The episode was written and produced by series creator and executive producer Kyle Killen, and was directed by Sarah Pia Anderson; it was Killen's third writing credit, after previously writing "The Little Guy", the second episode aired on March 8, 2012. It was Anderson's first directing credit on the series. This is the only episode that aired out of production order, with the production code being "1ATR08", but aired fourth due to NBC's decision to change the broadcasting order.
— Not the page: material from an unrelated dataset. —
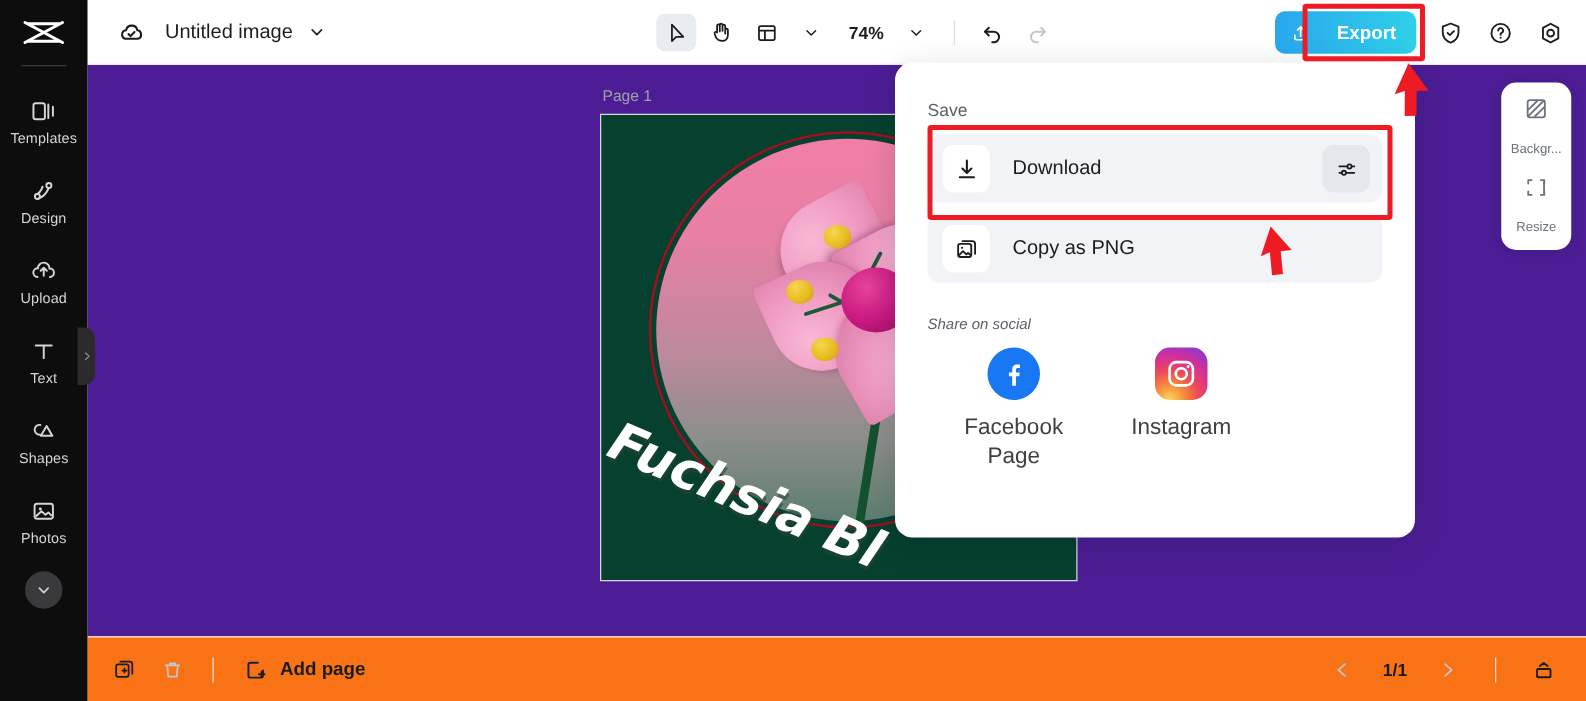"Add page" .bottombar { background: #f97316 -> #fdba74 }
It was teasingly suggested that Isaacs prove his devotion to Kermode and Mayo's Film Review by having his character say "ukulele" onscreen, which was a case of "Challenge accepted!" The line, "He's not going to be playing the ukulele in heaven", was uttered, while examining a corpse whose fingers had been badly mangled. "When I did that I got a note from the editing room going, 'What the f— are you talking about?'" says the actor. "I said, 'You have to keep the line in. If I can ever wield my big stick as a producer, I'm telling you I want the ukulele line left in!'" The line was kept in the episode.

=== Casting ===
The episode guest performances from Logan Miller, who was cast as Cole, Rex's best friend. Chris McGarry as Dr. Banks. Brianna Brown, as Kate Porter, who was Rex's former babysitter, Eric Lange, who played as Darin Knox, Eddie Matos as Cameron Fuller. Geoff Meed as Mark Hudson. John Christopher Storey, appeared as Len. Michael Bryan French, who played as Officer Bryce. Tony Colitti, who was cast as Cameron's Lawyer. J.L. Forbis, played Charlie. Angela Elayne Gibbs, who was cast as Dora. Grinnell Morris appeared as Darin's Lawyer.

== Reception ==

=== Ratings ===
"Kate Is Enough" was originally broadcast on March 22, 2012, in the United States on NBC between 10:00 p.m. and 11:00 p.m., preceded by Up All Night. Upon airing, the episode garnered 4.73 million viewers in the United States, and ranking second in its timeslot despite airing simultaneously with The Mentalist on CBS, and a rerun of Private Practice on ABC. It acquired a 1.2 rating in the 18–49 demographic, meaning that it was seen by 1.2% of all 18- to 49-year-olds, according to Nielsen ratings. The episode's ratings had dropped from the previous episode, "Guilty". It was simultaneously broadcast on Global in Canada, and was subsequently aired on Sky Atlantic in the United Kingdom on May 25, 2012. It obtained 244,000 viewers, making it the third most-watched program for that week on the channel behind Game of Thrones and Hit & Miss.

=== Critical response ===
"Kate Is Enough" was well received by television commentators, who praised its storylines. Matt Fowler of IGN gave the episode a complimentary review. He thought that the episode "hit us with its most "proceduraly"-feeling episode so far". Fowler claimed that "it is very self-contained". Despite this, he wrote that the "murder case wasn't all that interesting", and called the episode predictable. Fowler concluded his review by giving the episode an "8 out of 10" score, classifying it as "great". Zack Handlen of The A.V. Club enjoyed the episode. In his "A−" review, he noted that it is "difficult it is to be a parent" on the series. Handlen wrote that "Awake benefits from not poking its premise too hard", and "this single-mindedness stems directly from the show's leading man". Nick McHatton from TV Fanatic mainly enjoyed this episode. McHatton claimed that "It's hard not to wonder if Kate's story, and her pushing of her sister to go through with their little surfing outing that turned deadly, is some foreshadowing of how Britten's accident. He concluded his review by giving the episode a "4.8 out of 5". Caroline Preece from Den of Geek claimed that "It's more fun to block this out and theorise for yourself". She called it "enjoyable" and there were "frustrations" for the episode. HitFix's Alan Sepinwall complained that "the show telegraphed the importance of the broken racket way too much". Screenrant's Kevin Yeoman called the episode "solid". Matthew Delman of Science Fiction thought that the episode was "rather good offering".